WHAT IS REQUIRED: What you return must match the records below exactly, apart from the omitted pictures.

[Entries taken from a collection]
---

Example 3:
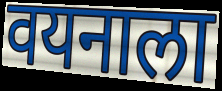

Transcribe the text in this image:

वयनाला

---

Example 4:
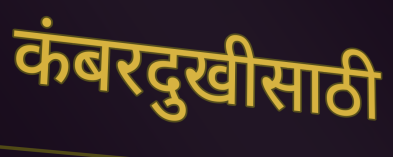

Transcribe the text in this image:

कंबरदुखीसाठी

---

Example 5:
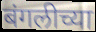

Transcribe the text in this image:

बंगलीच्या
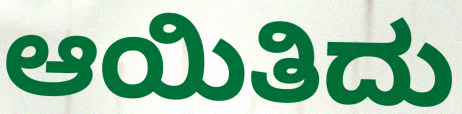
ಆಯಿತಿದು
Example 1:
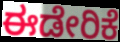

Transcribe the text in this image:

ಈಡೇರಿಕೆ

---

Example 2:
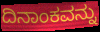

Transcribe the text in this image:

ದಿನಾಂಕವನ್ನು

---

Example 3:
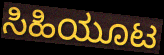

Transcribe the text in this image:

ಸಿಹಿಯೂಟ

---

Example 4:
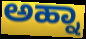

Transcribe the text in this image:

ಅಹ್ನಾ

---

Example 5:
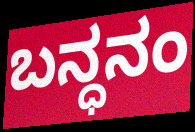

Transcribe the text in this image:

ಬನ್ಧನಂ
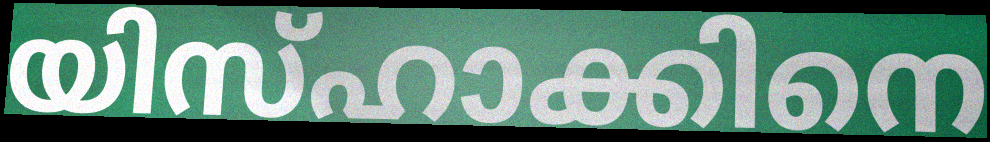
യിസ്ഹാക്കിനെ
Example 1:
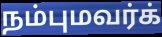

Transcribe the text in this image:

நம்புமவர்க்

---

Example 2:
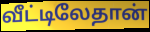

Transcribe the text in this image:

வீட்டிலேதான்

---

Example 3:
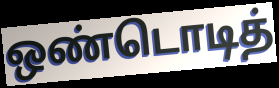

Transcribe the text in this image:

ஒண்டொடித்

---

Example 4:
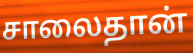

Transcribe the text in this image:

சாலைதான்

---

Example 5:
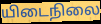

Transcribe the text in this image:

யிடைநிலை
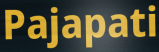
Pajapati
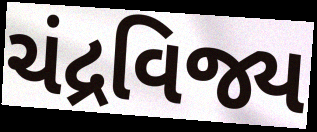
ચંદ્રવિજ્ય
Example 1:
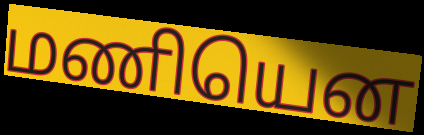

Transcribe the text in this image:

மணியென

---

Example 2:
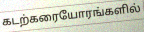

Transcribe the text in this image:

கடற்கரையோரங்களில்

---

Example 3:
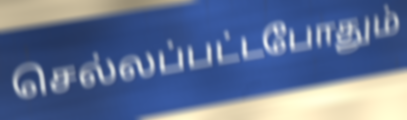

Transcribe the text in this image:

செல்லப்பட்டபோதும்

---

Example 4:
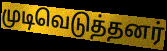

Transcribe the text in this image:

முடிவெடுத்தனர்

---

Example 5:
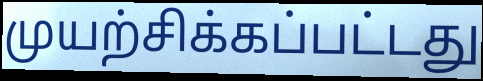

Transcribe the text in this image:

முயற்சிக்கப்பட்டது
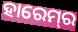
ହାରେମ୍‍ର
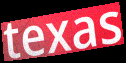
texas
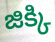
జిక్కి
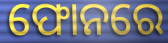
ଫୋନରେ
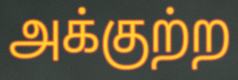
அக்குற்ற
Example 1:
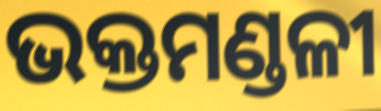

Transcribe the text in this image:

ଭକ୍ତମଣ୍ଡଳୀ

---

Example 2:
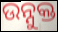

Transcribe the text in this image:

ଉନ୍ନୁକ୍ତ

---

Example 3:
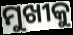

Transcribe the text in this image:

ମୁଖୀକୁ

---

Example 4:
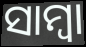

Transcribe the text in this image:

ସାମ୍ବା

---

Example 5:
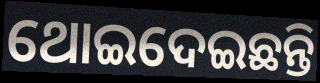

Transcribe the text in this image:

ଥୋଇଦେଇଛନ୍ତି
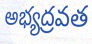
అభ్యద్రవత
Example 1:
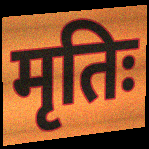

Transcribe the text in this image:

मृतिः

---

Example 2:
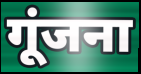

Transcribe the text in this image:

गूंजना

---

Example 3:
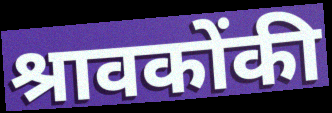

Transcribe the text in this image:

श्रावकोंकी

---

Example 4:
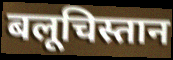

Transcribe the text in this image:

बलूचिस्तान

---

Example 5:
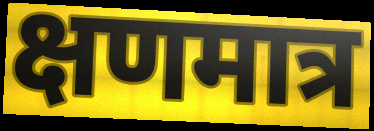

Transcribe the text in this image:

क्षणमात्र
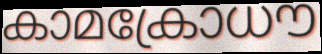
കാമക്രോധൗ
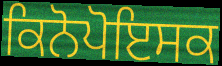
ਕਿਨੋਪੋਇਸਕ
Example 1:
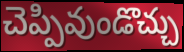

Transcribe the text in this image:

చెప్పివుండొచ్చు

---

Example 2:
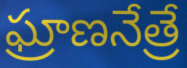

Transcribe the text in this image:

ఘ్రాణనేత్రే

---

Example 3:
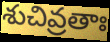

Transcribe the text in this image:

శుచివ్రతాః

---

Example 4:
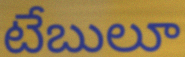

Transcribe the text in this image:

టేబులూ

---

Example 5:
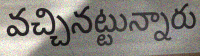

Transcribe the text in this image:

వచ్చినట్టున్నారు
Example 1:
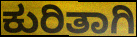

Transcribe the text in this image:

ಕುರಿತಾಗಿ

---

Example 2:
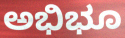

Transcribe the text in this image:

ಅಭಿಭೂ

EXPECTED OUTPUT:
---

Example 3:

Transcribe the text in this image:

वयनाला

---

Example 4:

Transcribe the text in this image:

कंबरदुखीसाठी

---

Example 5:

Transcribe the text in this image:

बंगलीच्या
ಆಯಿತಿದು
Example 1:

Transcribe the text in this image:

ಈಡೇರಿಕೆ

---

Example 2:

Transcribe the text in this image:

ದಿನಾಂಕವನ್ನು

---

Example 3:

Transcribe the text in this image:

ಸಿಹಿಯೂಟ

---

Example 4:

Transcribe the text in this image:

ಅಹ್ನಾ

---

Example 5:

Transcribe the text in this image:

ಬನ್ಧನಂ
യിസ്ഹാക്കിനെ
Example 1:

Transcribe the text in this image:

நம்புமவர்க்

---

Example 2:

Transcribe the text in this image:

வீட்டிலேதான்

---

Example 3:

Transcribe the text in this image:

ஒண்டொடித்

---

Example 4:

Transcribe the text in this image:

சாலைதான்

---

Example 5:

Transcribe the text in this image:

யிடைநிலை
Pajapati
ચંદ્રવિજ્ય
Example 1:

Transcribe the text in this image:

மணியென

---

Example 2:

Transcribe the text in this image:

கடற்கரையோரங்களில்

---

Example 3:

Transcribe the text in this image:

செல்லப்பட்டபோதும்

---

Example 4:

Transcribe the text in this image:

முடிவெடுத்தனர்

---

Example 5:

Transcribe the text in this image:

முயற்சிக்கப்பட்டது
ହାରେମ୍‍ର
texas
జిక్కి
ଫୋନରେ
அக்குற்ற
Example 1:

Transcribe the text in this image:

ଭକ୍ତମଣ୍ଡଳୀ

---

Example 2:

Transcribe the text in this image:

ଉନ୍ନୁକ୍ତ

---

Example 3:

Transcribe the text in this image:

ମୁଖୀକୁ

---

Example 4:

Transcribe the text in this image:

ସାମ୍ବା

---

Example 5:

Transcribe the text in this image:

ଥୋଇଦେଇଛନ୍ତି
అభ్యద్రవత
Example 1:

Transcribe the text in this image:

मृतिः

---

Example 2:

Transcribe the text in this image:

गूंजना

---

Example 3:

Transcribe the text in this image:

श्रावकोंकी

---

Example 4:

Transcribe the text in this image:

बलूचिस्तान

---

Example 5:

Transcribe the text in this image:

क्षणमात्र
കാമക്രോധൗ
ਕਿਨੋਪੋਇਸਕ
Example 1:

Transcribe the text in this image:

చెప్పివుండొచ్చు

---

Example 2:

Transcribe the text in this image:

ఘ్రాణనేత్రే

---

Example 3:

Transcribe the text in this image:

శుచివ్రతాః

---

Example 4:

Transcribe the text in this image:

టేబులూ

---

Example 5:

Transcribe the text in this image:

వచ్చినట్టున్నారు
Example 1:

Transcribe the text in this image:

ಕುರಿತಾಗಿ

---

Example 2:

Transcribe the text in this image:

ಅಭಿಭೂ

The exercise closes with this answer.